The Danger of Spreading Too Thin
One of the most common territory management mistakes, especially among ambitious salespeople, is trying to work everything at once. The territory is full of opportunity, every account has potential, and the natural response is to stay active across all of it simultaneously.
The result is a pipeline full of deals that never quite close, relationships that never quite deepen, and accounts that feel perpetually in development without ever producing real results. You're everywhere and nowhere at the same time.
Prioritizing sales accounts with genuine discipline means accepting that you cannot give every account the attention that would maximize its potential. It means making deliberate choices about where to concentrate your best energy and accepting that some accounts will be worked at a lower level of intensity as a result. That trade-off is uncomfortable, but it is the only way to get the full return from your highest-opportunity accounts.
Depth beats breadth in most sales environments. A handful of accounts worked with genuine strategic depth will almost always outperform a large number of accounts worked superficially.
How Sales Leaders Should Think About Territory Strategy
For leaders managing a team, territory management carries an additional layer of responsibility. How territories are designed, assigned, and reviewed has a direct impact on rep performance, team morale, and overall results.
Territories should be structured so that the opportunity is reasonably balanced across reps, not perfectly equal, because perfect equality is impossible, but fair enough that no one is set up to fail from the start. When one rep has a territory overloaded with high-potential accounts and another is working a territory with limited upside, the performance gap between them says more about the territory design than the individual.
Leaders should also be reviewing territory plans with their reps on a regular basis, not just at the start of the year. Markets shift. Accounts change. Competitive dynamics evolve. A territory plan that was accurate in January may need meaningful adjustment by the third quarter. Building regular territory reviews into the cadence of sales leadership keeps the strategy current and keeps reps focused on the right priorities as conditions change.

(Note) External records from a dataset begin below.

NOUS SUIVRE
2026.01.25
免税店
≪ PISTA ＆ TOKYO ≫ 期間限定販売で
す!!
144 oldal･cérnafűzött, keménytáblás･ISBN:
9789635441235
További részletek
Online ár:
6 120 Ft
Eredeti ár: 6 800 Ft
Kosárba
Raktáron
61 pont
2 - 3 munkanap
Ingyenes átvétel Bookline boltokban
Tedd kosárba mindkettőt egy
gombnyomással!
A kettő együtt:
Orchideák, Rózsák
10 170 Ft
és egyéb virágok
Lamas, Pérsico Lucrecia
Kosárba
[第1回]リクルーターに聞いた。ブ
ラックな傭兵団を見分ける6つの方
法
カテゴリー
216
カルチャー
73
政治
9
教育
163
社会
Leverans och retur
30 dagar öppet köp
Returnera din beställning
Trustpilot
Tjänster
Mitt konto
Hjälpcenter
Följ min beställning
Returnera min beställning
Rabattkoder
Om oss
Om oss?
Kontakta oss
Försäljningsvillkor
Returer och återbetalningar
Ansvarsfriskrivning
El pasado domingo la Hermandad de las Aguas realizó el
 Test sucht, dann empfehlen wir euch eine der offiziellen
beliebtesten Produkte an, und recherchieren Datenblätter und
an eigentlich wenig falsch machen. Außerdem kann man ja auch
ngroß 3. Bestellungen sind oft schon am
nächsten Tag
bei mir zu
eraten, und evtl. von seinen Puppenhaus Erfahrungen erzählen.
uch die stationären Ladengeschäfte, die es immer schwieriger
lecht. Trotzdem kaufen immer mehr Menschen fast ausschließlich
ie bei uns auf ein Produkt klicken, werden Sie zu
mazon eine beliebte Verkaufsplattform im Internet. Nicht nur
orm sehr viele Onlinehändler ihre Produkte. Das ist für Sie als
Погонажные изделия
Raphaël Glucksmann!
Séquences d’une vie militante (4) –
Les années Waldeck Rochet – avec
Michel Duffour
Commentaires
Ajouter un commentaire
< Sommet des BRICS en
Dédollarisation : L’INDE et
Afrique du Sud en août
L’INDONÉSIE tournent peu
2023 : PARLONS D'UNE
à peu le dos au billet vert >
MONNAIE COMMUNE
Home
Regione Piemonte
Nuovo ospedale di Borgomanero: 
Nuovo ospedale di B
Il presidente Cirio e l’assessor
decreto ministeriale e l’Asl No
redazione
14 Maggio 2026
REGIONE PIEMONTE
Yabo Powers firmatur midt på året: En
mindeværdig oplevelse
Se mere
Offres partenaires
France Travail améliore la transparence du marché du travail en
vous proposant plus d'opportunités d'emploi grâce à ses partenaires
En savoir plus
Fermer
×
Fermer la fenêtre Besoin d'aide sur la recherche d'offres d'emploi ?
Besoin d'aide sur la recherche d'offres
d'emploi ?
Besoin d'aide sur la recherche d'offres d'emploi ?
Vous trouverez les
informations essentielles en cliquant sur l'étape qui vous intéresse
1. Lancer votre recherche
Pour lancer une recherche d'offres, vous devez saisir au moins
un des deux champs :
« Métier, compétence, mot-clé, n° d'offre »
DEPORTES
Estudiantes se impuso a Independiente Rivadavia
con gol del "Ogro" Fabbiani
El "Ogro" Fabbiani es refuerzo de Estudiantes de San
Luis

And perhaps most importantly, leaders should be coaching reps on their account prioritization thinking, not just their deal-level activity. Teaching a rep to think strategically about their territory is one of the highest-leverage investments a sales leader can make. It improves performance across every account in the territory, not just the ones currently in the pipeline.
The Bottom Line
Smart territory management is not a complex concept, but it is a disciplined practice. It requires an honest assessment of where the real opportunity sits, a clear-eyed willingness to reallocate time away from comfortable but low-potential accounts, and a consistent habit of reviewing and adjusting your focus as your territory evolves.
The salespeople who do this well don't just work harder than their peers. They work in better places. They bring their best energy to the accounts where it has the highest return. They build pipelines that reflect genuine opportunity rather than comfortable activity. And over time, that discipline compounds into results that are both stronger and more sustainable.
Energy is a finite resource. Where you spend it determines almost everything about what you're able to accomplish. Treat your territory like the strategic asset it is, and it will reward you accordingly.